As the late James Travers wrote, also in this newspaper, the story was part of a “long march into twilight” for Canada. The country that “gave the world Lester Pearson’s peacekeeping and Brian Mulroney’s stand against apartheid” now had to struggle “with Stephen Harper’s apparent blindness to compelling evidence of Afghanistan prisoner abuse.”Three months later, the Afghanistan Independent Human Rights Commission estimated that “one in three prisoners handed over by Canadians are beaten or even tortured.” In March 2007, the U.S. State Department reported that: “Complaints of serious human rights violations committed by representatives of national security institutions, including arbitrary arrest, unconfirmed reports of torture, and illegal detention were numerous.”Canadian diplomat Richard Colvin was posted in Afghanistan during this period. He wrote 17 separate reports that warned explicitly of torture and were distributed widely within the Departments of Foreign Affairs and National Defence. As Colvin explained when called to testify before a Parliamentary committee, “for a year and a half after they (senior Canadian officials) knew about the very high risk of torture, they continued to order military police in the field to hand our detainees to the NDS.”
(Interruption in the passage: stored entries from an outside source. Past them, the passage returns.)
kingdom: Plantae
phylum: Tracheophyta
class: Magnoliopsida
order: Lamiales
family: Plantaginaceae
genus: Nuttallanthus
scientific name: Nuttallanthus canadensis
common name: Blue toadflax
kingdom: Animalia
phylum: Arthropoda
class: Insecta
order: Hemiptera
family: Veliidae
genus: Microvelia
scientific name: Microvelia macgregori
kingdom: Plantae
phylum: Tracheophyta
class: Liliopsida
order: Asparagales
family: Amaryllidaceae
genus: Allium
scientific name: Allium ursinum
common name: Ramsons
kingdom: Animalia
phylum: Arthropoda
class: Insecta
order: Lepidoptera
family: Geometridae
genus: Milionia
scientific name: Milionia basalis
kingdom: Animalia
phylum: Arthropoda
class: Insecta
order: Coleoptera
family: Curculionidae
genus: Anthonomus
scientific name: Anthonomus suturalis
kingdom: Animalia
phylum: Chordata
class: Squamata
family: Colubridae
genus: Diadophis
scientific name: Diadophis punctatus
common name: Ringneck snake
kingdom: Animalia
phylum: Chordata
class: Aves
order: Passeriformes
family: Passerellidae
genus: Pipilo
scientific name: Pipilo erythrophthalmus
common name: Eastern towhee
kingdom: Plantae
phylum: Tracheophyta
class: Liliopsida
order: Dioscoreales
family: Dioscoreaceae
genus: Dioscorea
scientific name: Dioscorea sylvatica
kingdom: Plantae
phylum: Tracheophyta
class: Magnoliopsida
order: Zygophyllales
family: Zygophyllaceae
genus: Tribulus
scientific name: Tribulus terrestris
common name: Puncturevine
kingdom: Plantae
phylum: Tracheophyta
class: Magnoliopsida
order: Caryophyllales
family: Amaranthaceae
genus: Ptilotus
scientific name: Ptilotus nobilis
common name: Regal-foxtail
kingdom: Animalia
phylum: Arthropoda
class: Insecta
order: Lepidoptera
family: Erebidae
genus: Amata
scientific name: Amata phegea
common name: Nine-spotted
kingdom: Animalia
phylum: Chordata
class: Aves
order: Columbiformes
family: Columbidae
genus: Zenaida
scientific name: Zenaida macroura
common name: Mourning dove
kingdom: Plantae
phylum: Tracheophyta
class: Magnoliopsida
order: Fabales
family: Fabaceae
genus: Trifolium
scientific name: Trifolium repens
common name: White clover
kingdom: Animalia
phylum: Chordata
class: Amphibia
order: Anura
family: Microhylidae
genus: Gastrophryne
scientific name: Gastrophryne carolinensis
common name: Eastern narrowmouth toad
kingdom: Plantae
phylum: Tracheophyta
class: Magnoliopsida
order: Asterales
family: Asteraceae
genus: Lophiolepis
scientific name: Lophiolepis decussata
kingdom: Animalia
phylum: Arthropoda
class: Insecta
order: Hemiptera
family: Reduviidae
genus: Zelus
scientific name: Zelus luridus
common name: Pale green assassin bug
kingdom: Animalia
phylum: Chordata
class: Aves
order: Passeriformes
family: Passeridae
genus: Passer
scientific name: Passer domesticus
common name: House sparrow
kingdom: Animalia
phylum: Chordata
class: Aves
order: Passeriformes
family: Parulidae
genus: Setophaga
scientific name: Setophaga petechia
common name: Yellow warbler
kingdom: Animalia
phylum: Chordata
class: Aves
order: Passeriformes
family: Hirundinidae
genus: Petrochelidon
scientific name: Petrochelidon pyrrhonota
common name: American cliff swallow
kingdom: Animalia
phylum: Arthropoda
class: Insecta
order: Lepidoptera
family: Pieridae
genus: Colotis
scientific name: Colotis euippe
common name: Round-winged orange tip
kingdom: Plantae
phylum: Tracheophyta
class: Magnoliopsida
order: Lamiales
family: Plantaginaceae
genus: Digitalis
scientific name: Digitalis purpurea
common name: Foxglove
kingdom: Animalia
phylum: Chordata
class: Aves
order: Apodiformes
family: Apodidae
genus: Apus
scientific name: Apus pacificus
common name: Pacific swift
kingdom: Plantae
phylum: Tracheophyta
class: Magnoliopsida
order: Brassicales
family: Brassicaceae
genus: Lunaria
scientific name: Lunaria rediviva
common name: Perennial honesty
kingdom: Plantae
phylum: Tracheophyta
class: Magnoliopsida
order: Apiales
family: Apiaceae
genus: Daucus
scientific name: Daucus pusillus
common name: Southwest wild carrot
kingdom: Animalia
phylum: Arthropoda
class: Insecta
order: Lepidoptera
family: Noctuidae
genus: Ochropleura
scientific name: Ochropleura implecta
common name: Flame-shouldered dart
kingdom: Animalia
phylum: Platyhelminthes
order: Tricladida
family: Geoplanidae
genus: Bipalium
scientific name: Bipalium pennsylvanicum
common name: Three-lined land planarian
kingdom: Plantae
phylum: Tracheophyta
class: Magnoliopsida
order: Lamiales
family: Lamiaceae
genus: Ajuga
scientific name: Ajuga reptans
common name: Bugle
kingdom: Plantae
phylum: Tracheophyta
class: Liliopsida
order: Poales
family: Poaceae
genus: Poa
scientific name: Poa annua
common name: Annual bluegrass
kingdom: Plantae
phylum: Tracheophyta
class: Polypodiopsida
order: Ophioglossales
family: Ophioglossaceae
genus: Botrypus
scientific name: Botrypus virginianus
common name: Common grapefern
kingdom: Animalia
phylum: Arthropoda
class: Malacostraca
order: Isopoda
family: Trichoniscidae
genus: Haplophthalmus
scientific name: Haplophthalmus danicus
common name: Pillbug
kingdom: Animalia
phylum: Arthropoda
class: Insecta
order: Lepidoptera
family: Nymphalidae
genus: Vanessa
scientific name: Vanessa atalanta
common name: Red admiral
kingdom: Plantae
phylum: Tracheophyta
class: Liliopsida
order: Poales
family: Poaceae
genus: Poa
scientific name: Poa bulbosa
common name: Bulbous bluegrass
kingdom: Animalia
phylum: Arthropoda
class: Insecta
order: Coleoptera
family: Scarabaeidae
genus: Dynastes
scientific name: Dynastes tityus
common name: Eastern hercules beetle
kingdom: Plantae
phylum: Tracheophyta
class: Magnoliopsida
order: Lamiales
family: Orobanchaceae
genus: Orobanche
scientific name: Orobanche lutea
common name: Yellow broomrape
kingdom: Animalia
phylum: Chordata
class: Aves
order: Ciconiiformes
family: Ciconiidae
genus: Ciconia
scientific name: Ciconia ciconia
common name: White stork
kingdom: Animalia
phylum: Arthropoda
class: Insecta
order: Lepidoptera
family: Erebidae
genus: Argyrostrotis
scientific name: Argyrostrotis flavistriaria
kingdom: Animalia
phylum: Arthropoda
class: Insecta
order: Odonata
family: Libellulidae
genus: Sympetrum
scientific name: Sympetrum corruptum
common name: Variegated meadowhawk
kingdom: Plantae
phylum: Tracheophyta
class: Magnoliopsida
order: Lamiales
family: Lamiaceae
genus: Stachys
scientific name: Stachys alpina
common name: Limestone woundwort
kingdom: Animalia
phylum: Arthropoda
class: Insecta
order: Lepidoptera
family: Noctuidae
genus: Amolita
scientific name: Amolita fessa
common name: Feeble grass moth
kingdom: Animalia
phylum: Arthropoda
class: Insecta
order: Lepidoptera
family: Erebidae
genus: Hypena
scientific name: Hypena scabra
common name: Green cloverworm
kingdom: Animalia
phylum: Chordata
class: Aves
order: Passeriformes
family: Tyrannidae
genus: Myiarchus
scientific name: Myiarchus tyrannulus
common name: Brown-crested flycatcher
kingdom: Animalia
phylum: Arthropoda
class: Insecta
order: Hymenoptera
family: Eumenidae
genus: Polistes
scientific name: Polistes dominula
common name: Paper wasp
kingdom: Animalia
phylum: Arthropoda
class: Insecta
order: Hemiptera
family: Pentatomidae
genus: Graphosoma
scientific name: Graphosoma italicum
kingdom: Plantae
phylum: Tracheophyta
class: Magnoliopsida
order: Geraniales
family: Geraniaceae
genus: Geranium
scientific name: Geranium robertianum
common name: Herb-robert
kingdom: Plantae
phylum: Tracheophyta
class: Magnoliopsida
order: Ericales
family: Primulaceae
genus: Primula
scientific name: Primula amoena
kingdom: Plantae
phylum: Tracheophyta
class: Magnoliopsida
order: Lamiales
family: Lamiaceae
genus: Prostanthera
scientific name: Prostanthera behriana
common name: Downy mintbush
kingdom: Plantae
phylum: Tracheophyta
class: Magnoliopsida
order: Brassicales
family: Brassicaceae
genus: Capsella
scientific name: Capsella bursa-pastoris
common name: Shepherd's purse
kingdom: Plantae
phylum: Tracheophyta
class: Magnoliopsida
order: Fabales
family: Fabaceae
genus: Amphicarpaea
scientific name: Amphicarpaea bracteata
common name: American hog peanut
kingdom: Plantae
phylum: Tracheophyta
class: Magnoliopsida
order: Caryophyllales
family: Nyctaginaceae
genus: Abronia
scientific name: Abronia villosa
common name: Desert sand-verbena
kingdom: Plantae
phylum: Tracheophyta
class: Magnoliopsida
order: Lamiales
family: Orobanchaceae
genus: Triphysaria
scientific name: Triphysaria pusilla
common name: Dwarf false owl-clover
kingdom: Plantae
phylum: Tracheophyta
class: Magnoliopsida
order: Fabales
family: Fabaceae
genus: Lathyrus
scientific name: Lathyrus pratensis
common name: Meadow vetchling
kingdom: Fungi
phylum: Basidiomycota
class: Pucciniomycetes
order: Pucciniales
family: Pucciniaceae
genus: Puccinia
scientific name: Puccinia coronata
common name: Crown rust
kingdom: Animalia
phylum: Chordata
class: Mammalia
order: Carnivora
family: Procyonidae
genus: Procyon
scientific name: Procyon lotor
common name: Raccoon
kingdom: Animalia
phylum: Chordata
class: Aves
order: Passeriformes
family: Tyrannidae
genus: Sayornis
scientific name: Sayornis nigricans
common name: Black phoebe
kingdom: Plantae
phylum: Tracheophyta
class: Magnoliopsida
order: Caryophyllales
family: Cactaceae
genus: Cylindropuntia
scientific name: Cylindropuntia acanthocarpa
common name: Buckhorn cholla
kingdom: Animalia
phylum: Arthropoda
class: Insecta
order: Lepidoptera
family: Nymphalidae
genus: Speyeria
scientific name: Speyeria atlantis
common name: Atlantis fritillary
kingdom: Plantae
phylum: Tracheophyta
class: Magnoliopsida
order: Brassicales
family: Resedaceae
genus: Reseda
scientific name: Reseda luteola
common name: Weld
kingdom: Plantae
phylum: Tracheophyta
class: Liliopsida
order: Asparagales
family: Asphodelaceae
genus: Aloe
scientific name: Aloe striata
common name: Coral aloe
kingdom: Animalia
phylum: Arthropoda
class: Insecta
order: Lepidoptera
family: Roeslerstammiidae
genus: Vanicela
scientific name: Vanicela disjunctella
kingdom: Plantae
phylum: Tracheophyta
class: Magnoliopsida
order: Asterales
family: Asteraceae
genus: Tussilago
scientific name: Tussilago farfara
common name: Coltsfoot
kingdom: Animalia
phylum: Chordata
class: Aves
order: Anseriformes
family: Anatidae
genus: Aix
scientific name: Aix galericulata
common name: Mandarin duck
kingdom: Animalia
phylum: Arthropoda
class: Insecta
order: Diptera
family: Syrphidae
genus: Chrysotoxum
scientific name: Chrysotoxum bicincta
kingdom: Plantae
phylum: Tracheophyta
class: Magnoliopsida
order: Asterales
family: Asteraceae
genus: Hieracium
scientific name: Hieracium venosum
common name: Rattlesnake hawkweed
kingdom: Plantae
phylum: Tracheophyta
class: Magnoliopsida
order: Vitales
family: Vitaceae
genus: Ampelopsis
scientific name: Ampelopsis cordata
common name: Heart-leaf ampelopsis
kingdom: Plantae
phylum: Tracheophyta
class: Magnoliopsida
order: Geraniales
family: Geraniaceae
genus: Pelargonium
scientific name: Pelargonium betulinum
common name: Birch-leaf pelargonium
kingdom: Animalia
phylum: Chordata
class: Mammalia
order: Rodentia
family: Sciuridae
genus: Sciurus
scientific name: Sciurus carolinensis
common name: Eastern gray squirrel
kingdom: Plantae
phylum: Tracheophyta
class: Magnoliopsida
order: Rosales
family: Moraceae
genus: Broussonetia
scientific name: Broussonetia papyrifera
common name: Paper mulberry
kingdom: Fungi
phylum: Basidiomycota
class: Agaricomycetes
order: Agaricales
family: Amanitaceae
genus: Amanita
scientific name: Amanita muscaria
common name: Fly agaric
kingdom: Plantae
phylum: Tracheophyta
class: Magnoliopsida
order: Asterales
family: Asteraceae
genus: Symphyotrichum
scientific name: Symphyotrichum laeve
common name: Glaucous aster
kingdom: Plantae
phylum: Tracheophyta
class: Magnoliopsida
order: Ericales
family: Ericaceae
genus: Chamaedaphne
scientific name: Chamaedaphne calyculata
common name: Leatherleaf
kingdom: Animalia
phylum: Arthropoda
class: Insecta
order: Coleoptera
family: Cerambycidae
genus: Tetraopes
The torture of prisoners of war is a war crime:
The Convention Against Torture stipulates that “no exceptional circumstances whatsoever, whether a state of war or a threat of war, internal political instability or any other public emergency, may be invoked as a justification of torture.” The Rome Statute of the International Criminal Court specifies that even in “an armed conflict not of an international character,” such as existed in Afghanistan from 2002 onwards, the “cruel treatment and torture” of detainees constitutes a war crime.The prohibition extends to anyone who knowingly facilitates torture, including by “providing the means for its commission.” For this reason, any soldier who transferred a detainee to a known risk of torture could be guilty of a war crime. Any superior who ordered the transfer of a detainee to a known risk of torture could also be guilty of a war crime. This responsibility extends all the way up the chain of command, including government ministers.
Nevertheless, the Harper government did its level best to sweep all the evidence under the rug -- where it remains to this day. Justin Trudeau seems bent on cleaning out the putrid stable that Stephen Harper left behind. But, so far, he has refused to touch the Afghan detainee issue.
It's time for Trudeau to show us what he's made of.